> **Exercise prompt**
Copy the listing exactly as given. Omit every picture.

Dataset section section start

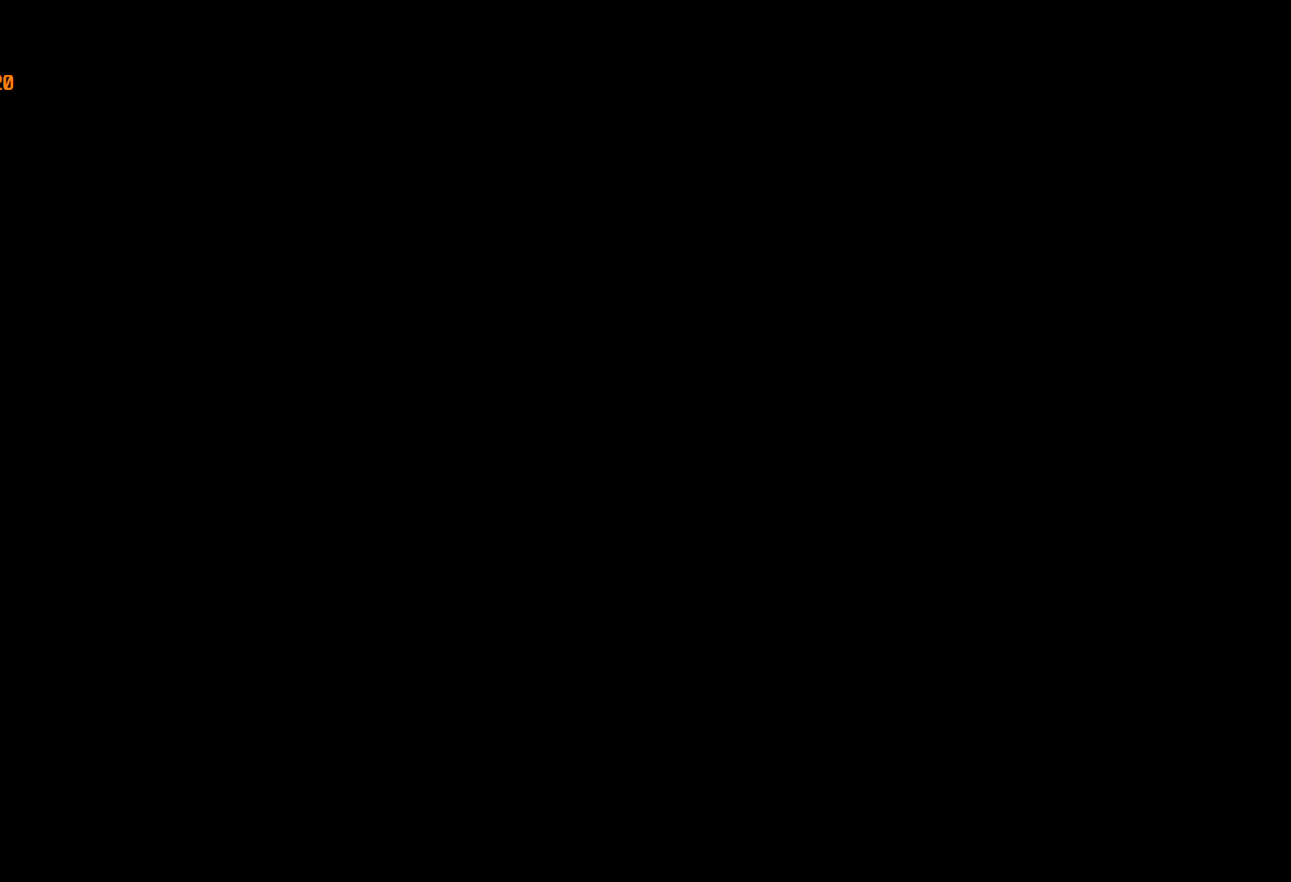
{"keys": ["w"], "mouse": [], "events": [[50, "return", "up"], [150, "return", "down"], [200, "return", "up"], [284, "return", "down"], [334, "return", "up"], [434, "return", "down"], [484, "return", "up"]]}
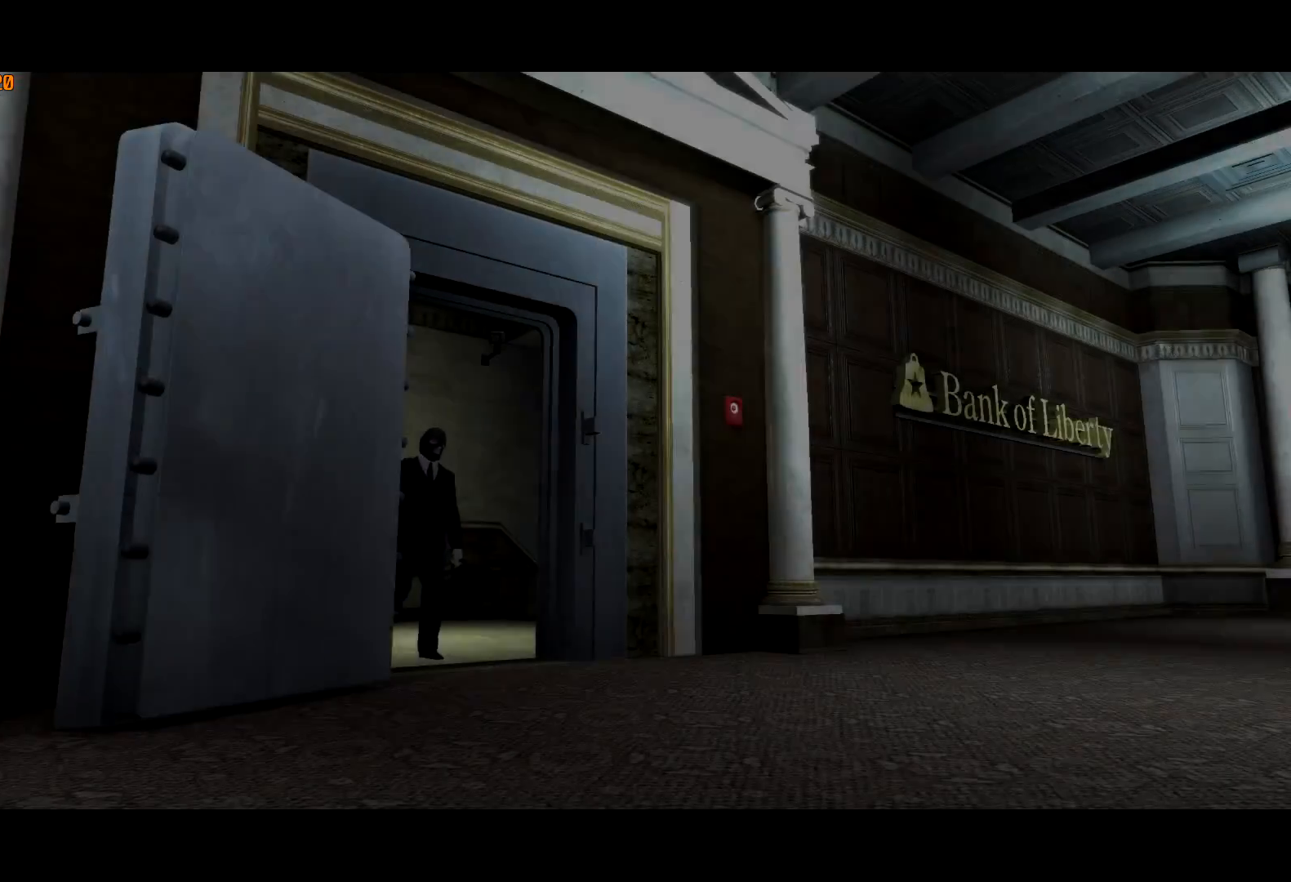
{"keys": ["return", "w"], "mouse": [], "events": [[67, "return", "down"], [117, "return", "up"], [167, "return", "down"], [250, "return", "up"], [300, "return", "down"], [400, "return", "up"], [450, "return", "down"]]}
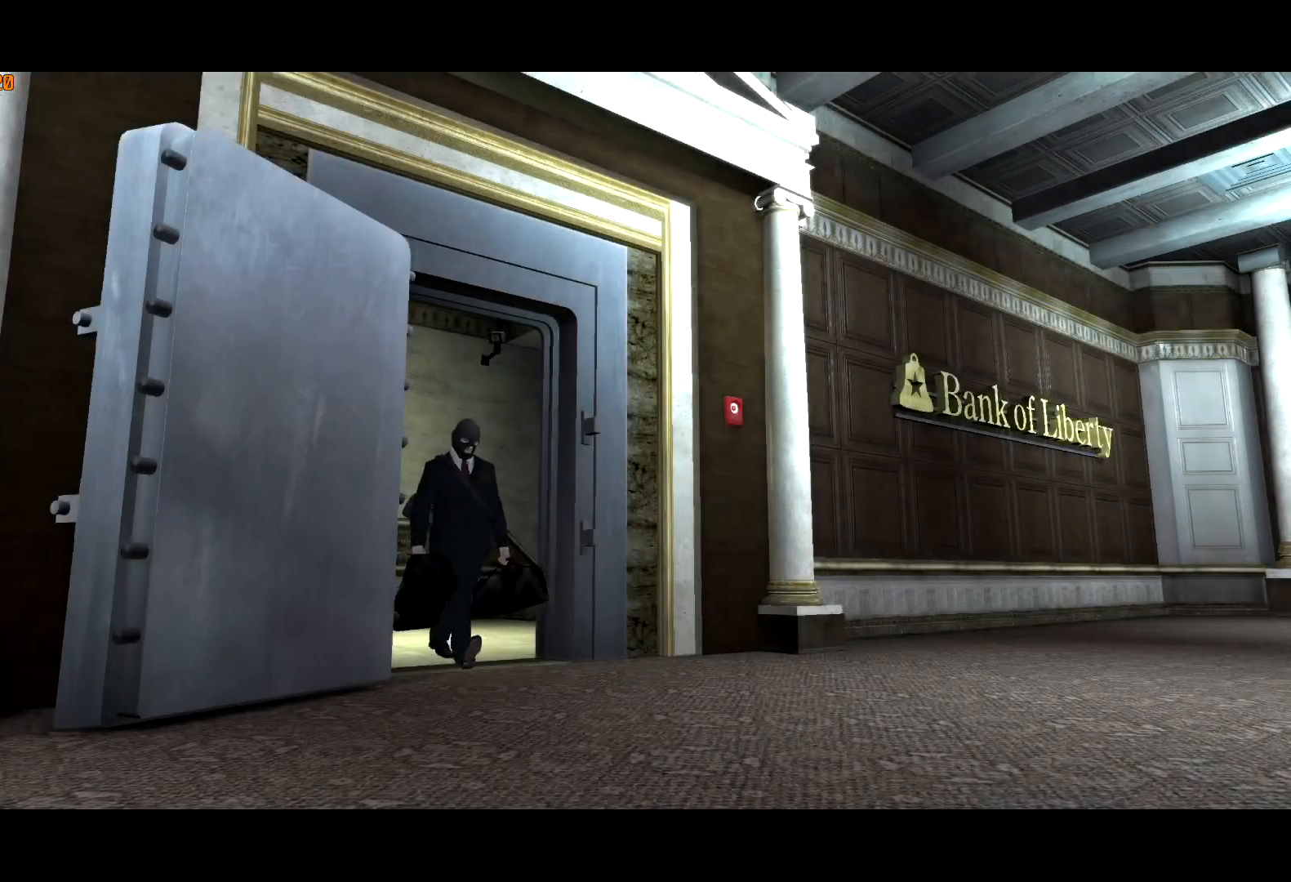
{"keys": ["return", "w"], "mouse": [], "events": [[34, "return", "up"], [84, "return", "down"], [134, "return", "up"], [234, "return", "down"], [267, "return", "up"], [367, "return", "down"], [467, "return", "up"], [500, "return", "down"]]}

Dataset section section end

> **Completed exercise**
{"keys": ["w"], "mouse": [], "events": [[50, "return", "up"], [150, "return", "down"], [200, "return", "up"], [284, "return", "down"], [334, "return", "up"], [434, "return", "down"], [484, "return", "up"]]}
{"keys": ["return", "w"], "mouse": [], "events": [[67, "return", "down"], [117, "return", "up"], [167, "return", "down"], [250, "return", "up"], [300, "return", "down"], [400, "return", "up"], [450, "return", "down"]]}
{"keys": ["return", "w"], "mouse": [], "events": [[34, "return", "up"], [84, "return", "down"], [134, "return", "up"], [234, "return", "down"], [267, "return", "up"], [367, "return", "down"], [467, "return", "up"], [500, "return", "down"]]}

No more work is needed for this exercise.